[Transcribed page contents]
··········
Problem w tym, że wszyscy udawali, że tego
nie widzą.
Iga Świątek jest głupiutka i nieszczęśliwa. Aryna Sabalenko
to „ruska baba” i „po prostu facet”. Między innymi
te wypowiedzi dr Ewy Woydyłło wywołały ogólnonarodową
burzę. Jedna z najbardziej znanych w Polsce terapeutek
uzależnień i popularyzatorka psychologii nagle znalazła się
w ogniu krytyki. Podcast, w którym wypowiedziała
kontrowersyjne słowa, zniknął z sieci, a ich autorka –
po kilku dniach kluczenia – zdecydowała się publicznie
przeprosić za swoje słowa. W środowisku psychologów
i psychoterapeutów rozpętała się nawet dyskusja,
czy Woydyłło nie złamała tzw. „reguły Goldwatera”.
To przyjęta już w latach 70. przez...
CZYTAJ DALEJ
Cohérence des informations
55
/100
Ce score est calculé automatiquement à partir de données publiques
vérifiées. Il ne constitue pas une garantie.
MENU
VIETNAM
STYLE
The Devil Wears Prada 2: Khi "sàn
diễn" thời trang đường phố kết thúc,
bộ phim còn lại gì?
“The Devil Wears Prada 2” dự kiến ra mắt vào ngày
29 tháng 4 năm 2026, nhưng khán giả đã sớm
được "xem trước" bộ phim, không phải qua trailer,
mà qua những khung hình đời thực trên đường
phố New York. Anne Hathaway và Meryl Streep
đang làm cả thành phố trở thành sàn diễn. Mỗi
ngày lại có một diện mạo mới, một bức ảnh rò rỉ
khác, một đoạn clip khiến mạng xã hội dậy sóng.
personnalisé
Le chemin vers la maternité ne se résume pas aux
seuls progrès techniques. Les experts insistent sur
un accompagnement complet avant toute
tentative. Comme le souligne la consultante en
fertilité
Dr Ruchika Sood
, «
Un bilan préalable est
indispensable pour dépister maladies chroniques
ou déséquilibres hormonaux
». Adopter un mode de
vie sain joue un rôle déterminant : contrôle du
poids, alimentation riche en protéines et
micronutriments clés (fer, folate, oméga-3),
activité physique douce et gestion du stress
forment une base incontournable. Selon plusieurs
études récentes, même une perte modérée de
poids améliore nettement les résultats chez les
··········
REQUIRED ACTION — All the entries above must be repeated exactly as they were given.

FINISHED TASK —
Problem w tym, że wszyscy udawali, że tego
nie widzą.
Iga Świątek jest głupiutka i nieszczęśliwa. Aryna Sabalenko
to „ruska baba” i „po prostu facet”. Między innymi
te wypowiedzi dr Ewy Woydyłło wywołały ogólnonarodową
burzę. Jedna z najbardziej znanych w Polsce terapeutek
uzależnień i popularyzatorka psychologii nagle znalazła się
w ogniu krytyki. Podcast, w którym wypowiedziała
kontrowersyjne słowa, zniknął z sieci, a ich autorka –
po kilku dniach kluczenia – zdecydowała się publicznie
przeprosić za swoje słowa. W środowisku psychologów
i psychoterapeutów rozpętała się nawet dyskusja,
czy Woydyłło nie złamała tzw. „reguły Goldwatera”.
To przyjęta już w latach 70. przez...
CZYTAJ DALEJ
Cohérence des informations
55
/100
Ce score est calculé automatiquement à partir de données publiques
vérifiées. Il ne constitue pas une garantie.
MENU
VIETNAM
STYLE
The Devil Wears Prada 2: Khi "sàn
diễn" thời trang đường phố kết thúc,
bộ phim còn lại gì?
“The Devil Wears Prada 2” dự kiến ra mắt vào ngày
29 tháng 4 năm 2026, nhưng khán giả đã sớm
được "xem trước" bộ phim, không phải qua trailer,
mà qua những khung hình đời thực trên đường
phố New York. Anne Hathaway và Meryl Streep
đang làm cả thành phố trở thành sàn diễn. Mỗi
ngày lại có một diện mạo mới, một bức ảnh rò rỉ
khác, một đoạn clip khiến mạng xã hội dậy sóng.
personnalisé
Le chemin vers la maternité ne se résume pas aux
seuls progrès techniques. Les experts insistent sur
un accompagnement complet avant toute
tentative. Comme le souligne la consultante en
fertilité
Dr Ruchika Sood
, «
Un bilan préalable est
indispensable pour dépister maladies chroniques
ou déséquilibres hormonaux
». Adopter un mode de
vie sain joue un rôle déterminant : contrôle du
poids, alimentation riche en protéines et
micronutriments clés (fer, folate, oméga-3),
activité physique douce et gestion du stress
forment une base incontournable. Selon plusieurs
études récentes, même une perte modérée de
poids améliore nettement les résultats chez les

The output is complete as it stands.